If part of your self-identity is being a writer, one thing you have to do is write. We all know that. Talking about writing, blogging about writing, that's all well and good. But the actual writing is where your writer self-identity becomes more real than your Klingon warrior identity.

But the other part of making the writer self-identity real is getting paid for your work. That may make you uncomfortable. But if you knew a guy who said he was a lawyer, and he never once had gotten paid for doing any lawyer work but got his income working at Kmart, would you take him seriously as a lawyer?  Getting paid--- or at least, doing writing for which you can anticipate being paid--- tells you that your writer identity has a basis in the real world.

So, starting today, resolve this: you are a writer. Your writing time is working time. Your writing is worth something in a dollars-and-cents sense. If you are a beginning writer, perhaps the worth of your current WIP will prove to be as basic training for a future work that is salable. But perhaps not. Write every word as a professional writer writing to put a bit of money in the bank, not as a hobbyist who can get away with any old thing so long as it feels good, or a dreamer who wants every word to drip literary quality and non-commercialism.

In other words, take yourself and your writing seriously.

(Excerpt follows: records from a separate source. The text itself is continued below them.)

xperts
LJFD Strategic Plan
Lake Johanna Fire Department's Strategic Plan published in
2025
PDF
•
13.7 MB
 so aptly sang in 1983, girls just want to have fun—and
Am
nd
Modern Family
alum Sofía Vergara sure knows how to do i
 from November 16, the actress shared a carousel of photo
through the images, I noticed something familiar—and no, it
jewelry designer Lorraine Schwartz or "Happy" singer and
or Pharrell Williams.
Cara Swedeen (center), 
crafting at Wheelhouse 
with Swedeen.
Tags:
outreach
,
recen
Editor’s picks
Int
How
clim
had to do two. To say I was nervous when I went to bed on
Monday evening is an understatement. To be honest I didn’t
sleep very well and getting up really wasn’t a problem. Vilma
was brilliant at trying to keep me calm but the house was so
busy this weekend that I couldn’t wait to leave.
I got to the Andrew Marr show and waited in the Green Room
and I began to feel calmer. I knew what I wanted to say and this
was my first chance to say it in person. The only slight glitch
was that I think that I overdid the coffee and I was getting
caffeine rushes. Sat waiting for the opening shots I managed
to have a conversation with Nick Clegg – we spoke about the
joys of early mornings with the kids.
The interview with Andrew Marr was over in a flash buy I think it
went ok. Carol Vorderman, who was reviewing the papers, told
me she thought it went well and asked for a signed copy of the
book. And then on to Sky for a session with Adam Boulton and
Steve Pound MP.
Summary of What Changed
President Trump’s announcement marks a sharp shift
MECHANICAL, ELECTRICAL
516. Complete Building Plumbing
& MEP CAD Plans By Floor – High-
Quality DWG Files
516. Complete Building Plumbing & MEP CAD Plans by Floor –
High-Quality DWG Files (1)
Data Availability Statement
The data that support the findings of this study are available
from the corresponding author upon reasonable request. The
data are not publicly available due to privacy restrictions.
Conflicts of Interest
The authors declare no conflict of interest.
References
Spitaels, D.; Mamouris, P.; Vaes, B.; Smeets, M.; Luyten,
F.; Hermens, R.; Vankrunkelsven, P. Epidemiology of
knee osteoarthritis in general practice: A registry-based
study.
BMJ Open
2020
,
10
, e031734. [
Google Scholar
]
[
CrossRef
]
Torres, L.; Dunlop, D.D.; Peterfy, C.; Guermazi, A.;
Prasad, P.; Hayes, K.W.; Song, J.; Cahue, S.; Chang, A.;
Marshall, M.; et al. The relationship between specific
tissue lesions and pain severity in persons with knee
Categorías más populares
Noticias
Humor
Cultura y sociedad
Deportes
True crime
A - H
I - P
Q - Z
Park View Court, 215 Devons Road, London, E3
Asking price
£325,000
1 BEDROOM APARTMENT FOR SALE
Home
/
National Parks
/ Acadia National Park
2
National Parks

Blog notes: I was going to discontinue this blog in favor of my new blog Let's Kill Hitler, but it looks like I'm not. That blog is going to be about science fiction, fantasy and western books and TV shows. (Western? It's my new obsession. I'm working on a Western/zombie novel.) This blog is about writing. Another blog is going to be about politics, religion, prolife, and gay chaste stuff. I need a new name for that one and am open to suggestions.